O Relógio Silencioso do Leite Materno: Sono, Ritmo e Amamentação – 29 de setembro a 5 de outubro

    1. O Relógio Silencioso do Leite Materno

    1. Sono, Ritmo e Amamentação

 

        1. Semana Portuguesa do Aleitamento Materno de 29 de setembro a 5 de outubro

     

      1. Durante a Semana Portuguesa do Aleitamento Materno — celebrada anualmente na 40.ª semana do ano — é tempo de recordar que o leite materno é muito mais do que nutrição. É um fluido vivo, que comunica com o corpo do bebé de formas que a ciência só agora começa a desvendar. Uma dessas formas é através do que hoje chamamos crononutrição — a noção de que o leite materno carrega consigo pistas sobre a hora do dia em que é produzido.

     

    1. O que a investigação nos diz é surpreendente: o leite materno muda ao longo do dia. De manhã, por exemplo, tem níveis mais altos de cortisol — uma hormona associada ao estado de alerta — bem como minerais e aminoácidos que ajudam a manter o bebé desperto e ativo. À noite, por outro lado, o leite contém substâncias que favorecem o relaxamento, como a melatonina (a hormona do sono), o triptofano (precursor da serotonina e da melatonina), além de outros compostos que promovem um ambiente mais propício ao descanso.

      Estas variações naturais acompanham os ritmos circadianos da mãe — o chamado “relógio biológico” — e ajudam o bebé a desenvolver o seu próprio. Ao nascer, o bebé ainda não tem um ritmo sono-vigília estabelecido. Os sinais do mundo exterior — como a luz do dia, as rotinas e o contacto físico — são essenciais para que esse ritmo se desenvolva. E o leite materno, ao refletir o tempo do corpo materno, torna-se um mensageiro privilegiado entre o mundo interno da mãe e o recém-nascido.A isto chamamos zeitgebers — “dadores de tempo”. A luz solar, a atividade física, a temperatura ambiente, o toque e a alimentação são alguns dos sinais que ajudam a sintonizar o relógio interno do bebé. Quando o leite materno transmite esses sinais, está a contribuir não só para o sono, mas para o desenvolvimento neurológico, metabólico e emocional.
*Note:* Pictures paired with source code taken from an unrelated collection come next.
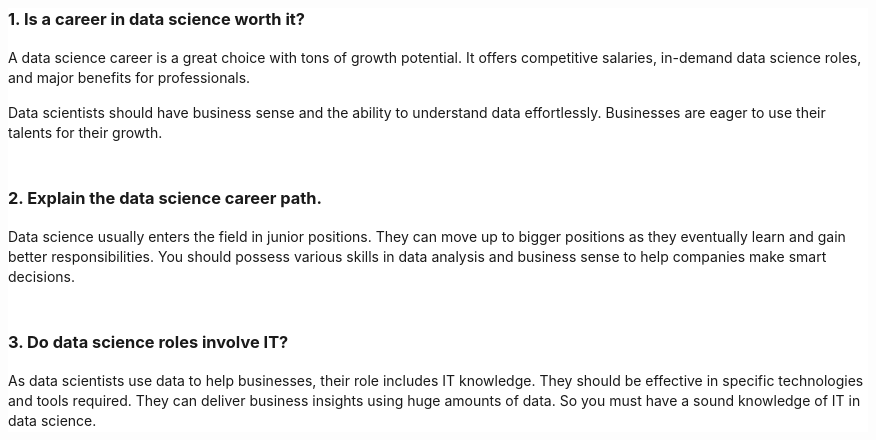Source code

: ### 1. Is a career in data science worth it?

A data science career is a great choice with tons of growth potential. It offers competitive salaries, in-demand data science roles, and major benefits for professionals.

Data scientists should have business sense and the ability to understand data effortlessly. Businesses are eager to use their talents for their growth. </br></br>
 
### 2. Explain the data science career path.

Data science usually enters the field in junior positions. They can move up to bigger positions as they eventually learn and gain better responsibilities. You should possess various skills in data analysis and business sense to help companies make smart decisions. </br></br>

### 3. Do data science roles involve IT?

As data scientists use data to help businesses, their role includes IT knowledge. They should be effective in specific technologies and tools required. They can deliver business insights using huge amounts of data. So you must have a sound knowledge of IT in data science.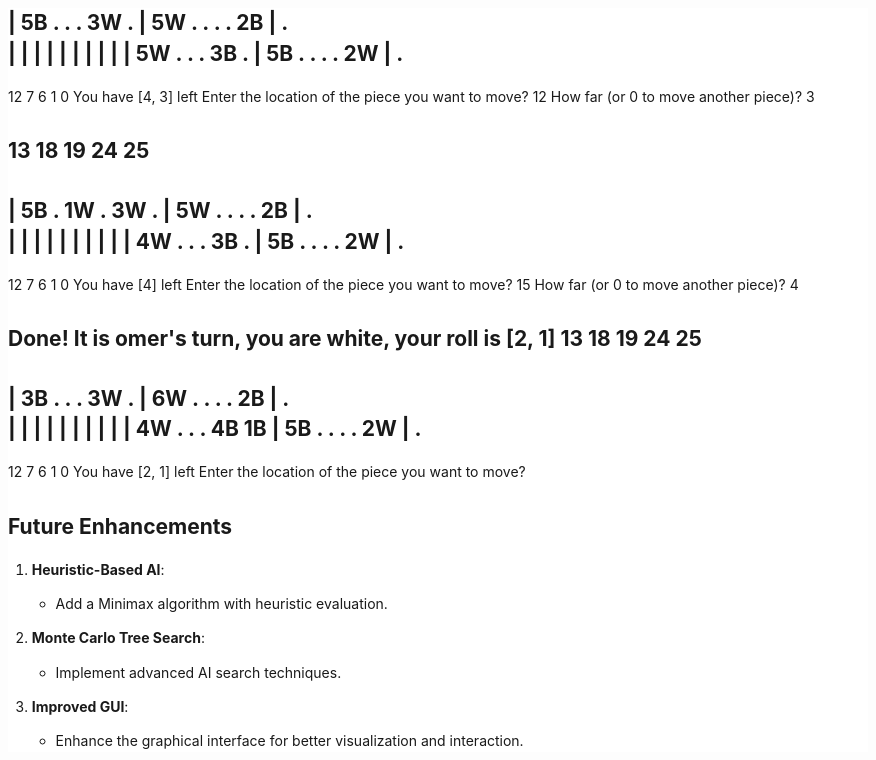 | 5B  .   .   .   3W  .  | 5W  .   .   .   .   2B | .  
|                        |                        |
|                        |                        |
|                        |                        |
| 5W  .   .   .   3B  .  | 5B  .   .   .   .   2W | .  
---------------------------------------------------
  12                  7    6                   1    0
You have [4, 3] left
Enter the location of the piece you want to move?
12
How far (or 0 to move another piece)?
3

  13                  18   19                  24   25
---------------------------------------------------
| 5B  .   1W  .   3W  .  | 5W  .   .   .   .   2B | .  
|                        |                        |
|                        |                        |
|                        |                        |
| 4W  .   .   .   3B  .  | 5B  .   .   .   .   2W | .  
---------------------------------------------------
  12                  7    6                   1    0
You have [4] left
Enter the location of the piece you want to move?
15
How far (or 0 to move another piece)?
4

Done!
It is omer's turn, you are white, your roll is [2, 1]
  13                  18   19                  24   25
---------------------------------------------------
| 3B  .   .   .   3W  .  | 6W  .   .   .   .   2B | .  
|                        |                        |
|                        |                        |
|                        |                        |
| 4W  .   .   .   4B  1B | 5B  .   .   .   .   2W | .  
---------------------------------------------------
  12                  7    6                   1    0
You have [2, 1] left
Enter the location of the piece you want to move?


## Future Enhancements

1. **Heuristic-Based AI**:
   - Add a Minimax algorithm with heuristic evaluation.

2. **Monte Carlo Tree Search**:
   - Implement advanced AI search techniques.

3. **Improved GUI**:
   - Enhance the graphical interface for better visualization and interaction.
      Mas tal como há promotores do sono, há também disruptores. A exposição a luz artificial à noite, o uso excessivo de ecrãs, a falta de exposição à luz natural durante o dia, o ruído ou o stress podem interferir na produção e transmissão desses sinais — tanto na mãe como no bebé. Estudos sugerem, por exemplo, que bebés mais irritáveis podem ter um atraso no estabelecimento do seu ritmo circadiano, e que a qualidade do sono materno também influencia este processo.
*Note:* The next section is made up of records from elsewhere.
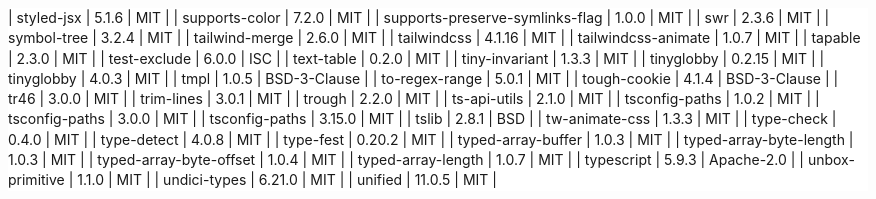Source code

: | styled-jsx | 5.1.6 | MIT |
| supports-color | 7.2.0 | MIT |
| supports-preserve-symlinks-flag | 1.0.0 | MIT |
| swr | 2.3.6 | MIT |
| symbol-tree | 3.2.4 | MIT |
| tailwind-merge | 2.6.0 | MIT |
| tailwindcss | 4.1.16 | MIT |
| tailwindcss-animate | 1.0.7 | MIT |
| tapable | 2.3.0 | MIT |
| test-exclude | 6.0.0 | ISC |
| text-table | 0.2.0 | MIT |
| tiny-invariant | 1.3.3 | MIT |
| tinyglobby | 0.2.15 | MIT |
| tinyglobby | 4.0.3 | MIT |
| tmpl | 1.0.5 | BSD-3-Clause |
| to-regex-range | 5.0.1 | MIT |
| tough-cookie | 4.1.4 | BSD-3-Clause |
| tr46 | 3.0.0 | MIT |
| trim-lines | 3.0.1 | MIT |
| trough | 2.2.0 | MIT |
| ts-api-utils | 2.1.0 | MIT |
| tsconfig-paths | 1.0.2 | MIT |
| tsconfig-paths | 3.0.0 | MIT |
| tsconfig-paths | 3.15.0 | MIT |
| tslib | 2.8.1 | BSD |
| tw-animate-css | 1.3.3 | MIT |
| type-check | 0.4.0 | MIT |
| type-detect | 4.0.8 | MIT |
| type-fest | 0.20.2 | MIT |
| typed-array-buffer | 1.0.3 | MIT |
| typed-array-byte-length | 1.0.3 | MIT |
| typed-array-byte-offset | 1.0.4 | MIT |
| typed-array-length | 1.0.7 | MIT |
| typescript | 5.9.3 | Apache-2.0 |
| unbox-primitive | 1.1.0 | MIT |
| undici-types | 6.21.0 | MIT |
| unified | 11.0.5 | MIT |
      Sabemos também que os bebés amamentados tendem a consolidar o seu ritmo sono-vigília mais cedo do que os que são alimentados com leite artificial. Isto deve-se, em parte, ao facto de o leite materno conter sinais biológicos adaptados ao momento do dia, que o leite artificial não reproduz.
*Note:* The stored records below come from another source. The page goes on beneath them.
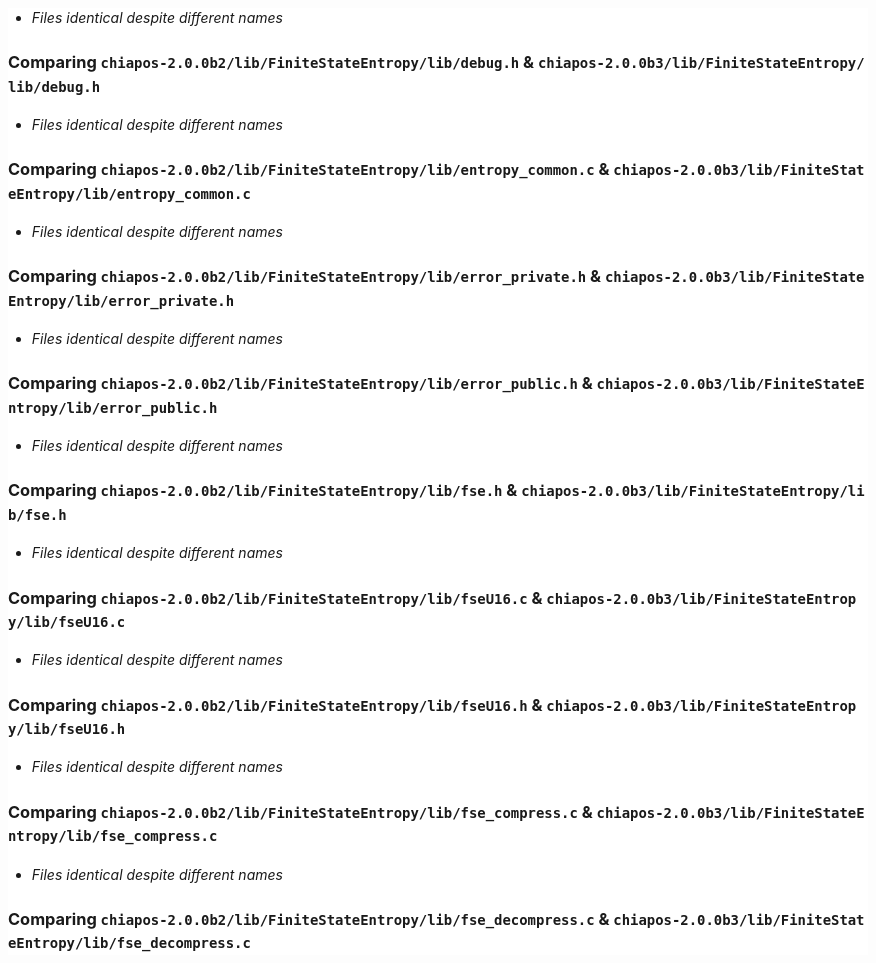  * *Files identical despite different names*

### Comparing `chiapos-2.0.0b2/lib/FiniteStateEntropy/lib/debug.h` & `chiapos-2.0.0b3/lib/FiniteStateEntropy/lib/debug.h`

 * *Files identical despite different names*

### Comparing `chiapos-2.0.0b2/lib/FiniteStateEntropy/lib/entropy_common.c` & `chiapos-2.0.0b3/lib/FiniteStateEntropy/lib/entropy_common.c`

 * *Files identical despite different names*

### Comparing `chiapos-2.0.0b2/lib/FiniteStateEntropy/lib/error_private.h` & `chiapos-2.0.0b3/lib/FiniteStateEntropy/lib/error_private.h`

 * *Files identical despite different names*

### Comparing `chiapos-2.0.0b2/lib/FiniteStateEntropy/lib/error_public.h` & `chiapos-2.0.0b3/lib/FiniteStateEntropy/lib/error_public.h`

 * *Files identical despite different names*

### Comparing `chiapos-2.0.0b2/lib/FiniteStateEntropy/lib/fse.h` & `chiapos-2.0.0b3/lib/FiniteStateEntropy/lib/fse.h`

 * *Files identical despite different names*

### Comparing `chiapos-2.0.0b2/lib/FiniteStateEntropy/lib/fseU16.c` & `chiapos-2.0.0b3/lib/FiniteStateEntropy/lib/fseU16.c`

 * *Files identical despite different names*

### Comparing `chiapos-2.0.0b2/lib/FiniteStateEntropy/lib/fseU16.h` & `chiapos-2.0.0b3/lib/FiniteStateEntropy/lib/fseU16.h`

 * *Files identical despite different names*

### Comparing `chiapos-2.0.0b2/lib/FiniteStateEntropy/lib/fse_compress.c` & `chiapos-2.0.0b3/lib/FiniteStateEntropy/lib/fse_compress.c`

 * *Files identical despite different names*

### Comparing `chiapos-2.0.0b2/lib/FiniteStateEntropy/lib/fse_decompress.c` & `chiapos-2.0.0b3/lib/FiniteStateEntropy/lib/fse_decompress.c`
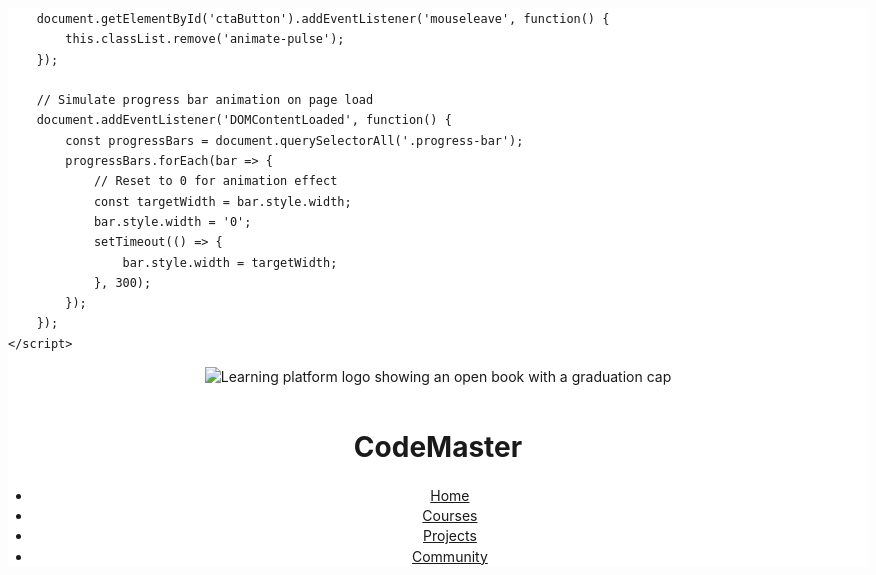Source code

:         document.getElementById('ctaButton').addEventListener('mouseleave', function() {
            this.classList.remove('animate-pulse');
        });

        // Simulate progress bar animation on page load
        document.addEventListener('DOMContentLoaded', function() {
            const progressBars = document.querySelectorAll('.progress-bar');
            progressBars.forEach(bar => {
                // Reset to 0 for animation effect
                const targetWidth = bar.style.width;
                bar.style.width = '0';
                setTimeout(() => {
                    bar.style.width = targetWidth;
                }, 300);
            });
        });
    </script>
</body>
</html>



<!DOCTYPE html>
<html lang="en">
<head>
    <meta charset="UTF-8">
    <meta name="viewport" content="width=device-width, initial-scale=1.0">
    <title>Interactive Learning Dashboard</title>
    <script src="https://cdn.tailwindcss.com"></script>
    <style>
        /* Custom CSS for animations and enhancements */
        .card {
            transition: all 0.3s ease;
        }
        .card:hover {
            transform: translateY(-5px);
            box-shadow: 0 10px 20px rgba(0,0,0,0.1);
        }
        .progress-bar {
            transition: width 0.6s ease;
        }
        @keyframes fadeIn {
            from { opacity: 0; }
            to { opacity: 1; }
        }
        .animate-fade {
            animation: fadeIn 0.5s ease-in;
        }
    </style>
</head>
<body class="bg-gray-50">
    <header class="bg-indigo-600 text-white shadow-lg">
        <div class="container mx-auto px-6 py-4">
            <div class="flex items-center justify-between">
                <div class="flex items-center space-x-4">
                    <img src="https://placehold.co/40x40" alt="Learning platform logo showing an open book with a graduation cap" class="rounded-full">
                    <h1 class="text-2xl font-bold">CodeMaster</h1>
                </div>
                <nav>
                    <ul class="flex space-x-6">
                        <li><a href="#" class="hover:text-indigo-200 transition">Home</a></li>
                        <li><a href="#" class="hover:text-indigo-200 transition">Courses</a></li>
                        <li><a href="#" class="hover:text-indigo-200 transition">Projects</a></li>
                        <li><a href="#" class="hover:text-indigo-200 transition">Community</a></li>
                    </ul>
      Mais do que uma curiosidade científica, esta descoberta reforça a importância da amamentação como processo natural de regulação do corpo e das emoções — um compasso interno que guia o bebé nos seus primeiros meses de vida.

      Mas é importante não transformar esta informação em mais uma exigência para os pais. Não se trata de estabelecer regras rígidas, mas de compreender que cada mamada, oferecida em livre demanda, carrega em si não só alimento, mas também orientação, conforto e tempo.

      Neste outubro, ao celebrarmos o aleitamento materno, reconheçamos o seu papel silencioso e fundamental na construção de um sono saudável, de um corpo ritmado e de um vínculo profundo entre mãe e bebé.